In a 1-year follow-up with 73 patients, medial temporal lobe atrophy was significantly correlated with a decline in delayed recall; white matter hyperintensity was not correlated with any cognitive measure.
Ms. van de Pol noted that medial temporal lobe atrophy and white matter hyperintensity did not interact with each other on cognition. Their association with patients with MCI subtypes seems to reflect different etiologies in which medial temporal lobe atrophy may be a marker of AD neuropathology, and white matter hyperintensity reflects vascular disease that does not contribute to cognitive impairment in these MCI subtypes.
Total Tau Protein Signals Decline
The total level of tau protein in an MCI subtype increases as the level of cognitive impairment rises and is correlated with worsening neuropsychology, according to a preliminary study of proteins in the cerebrospinal fluid (CSF) of 84 patients.
The percentage of patients with an abnormal total tau protein level produced a significant trend from 20% of MCI patients with subjective complaints up to about 80% of amnestic multiple-domain patients, said Peter Jelle Visser, M.D., also of Maastricht University. Levels of amyloid β 1–42 and phosphorylated tau did not follow a significant trend.
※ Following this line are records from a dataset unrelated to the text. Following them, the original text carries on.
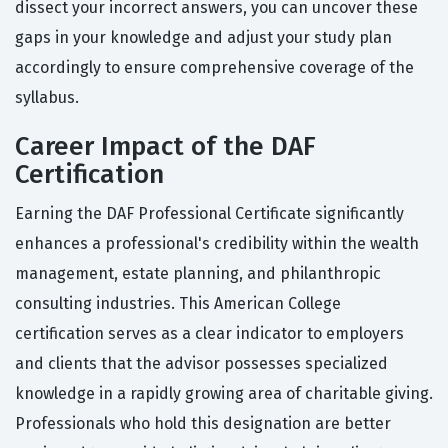
dissect your incorrect answers, you can uncover these
gaps in your knowledge and adjust your study plan
accordingly to ensure comprehensive coverage of the
syllabus.
Career Impact of the DAF
Certification
Earning the DAF Professional Certificate significantly
enhances a professional's credibility within the wealth
management, estate planning, and philanthropic
consulting industries. This American College
certification serves as a clear indicator to employers
and clients that the advisor possesses specialized
knowledge in a rapidly growing area of charitable giving.
Professionals who hold this designation are better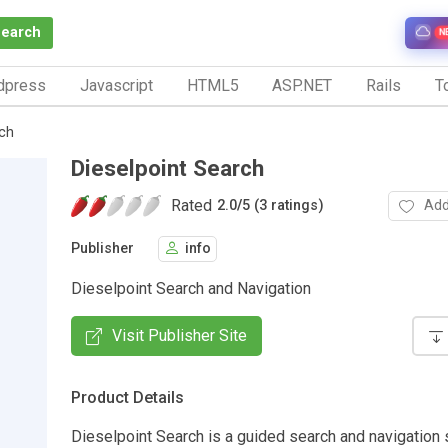
Search
N
dpress
Javascript
HTML5
ASP.NET
Rails
To
rch
Dieselpoint Search
Rated
Add
2.0
/
5 (3 ratings)
Publisher
info
Dieselpoint Search and Navigation
Visit Publisher Site
Product Details
Dieselpoint Search is a guided search and navigation s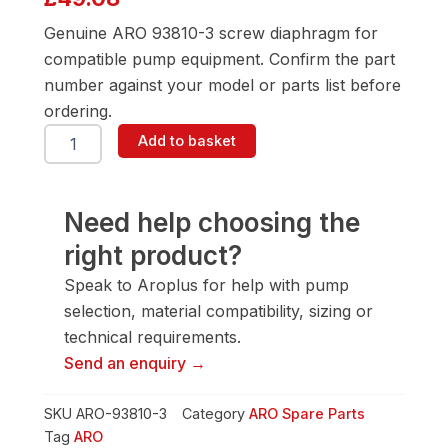
Genuine ARO 93810-3 screw diaphragm for
compatible pump equipment. Confirm the part
number against your model or parts list before
ordering.
ARO
Add to basket
93810-
3
Screw
Diaphragm
Need help choosing the
quantity
right product?
Speak to Aroplus for help with pump
selection, material compatibility, sizing or
technical requirements.
Send an enquiry →
SKU
ARO-93810-3
Category
ARO Spare Parts
Tag
ARO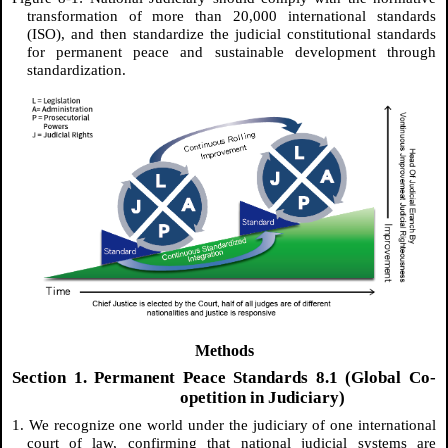
transformation of more than 20,000 international standards
(ISO), and then standardize the judicial constitutional standards
for permanent peace and sustainable development through
standardization.
Methods
Section 1. Permanent Peace Standards 8.1 (Global Co-
opetition in Judiciary)
1. We recognize one world under the judiciary of one international
court of law, confirming that national judicial systems are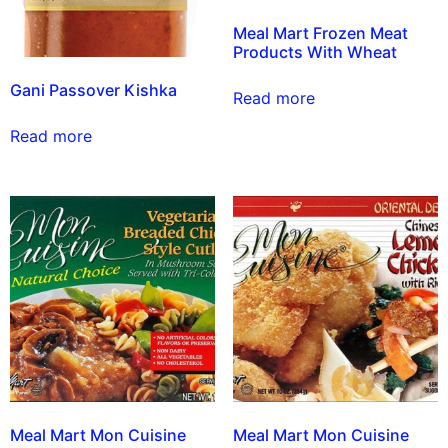
Meal Mart Frozen Meat
Products With Wheat
Gani Passover Kishka
Read more
Read more
Meal Mart Mon Cuisine
Meal Mart Mon Cuisine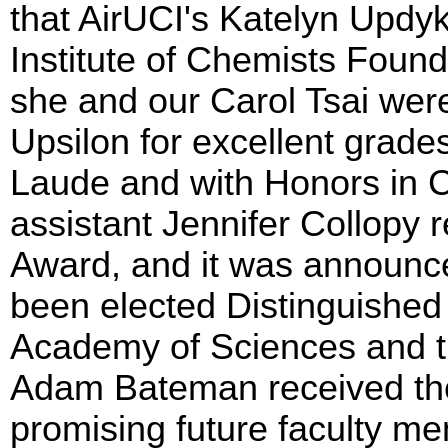
that AirUCI's Katelyn Updy
Institute of Chemists Found
she and our Carol Tsai we
Upsilon for excellent grad
Laude and with Honors in C
assistant Jennifer Collopy 
Award, and it was announc
been elected Distinguished 
Academy of Sciences and th
Adam Bateman received the
promising future faculty m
CSF levels of total and phosphorylated tau correlated significantly with declining performance on the MMSE and tests of delayed recall, fluency, and trail making. Follow-up at 1 year in 33 patients (27 nondemented, 6 AD) showed that the increase in levels of total and phosphorylated tau was significantly higher in patients with AD than in those without dementia.
To further investigate the possibility that even the 20% of subjective MCI patients with abnormal CSF protein levels could develop dementia in follow-up, Dr. Visser suggested that “other studies should not only focus on amnestic MCI but also on the other forms of MCI.”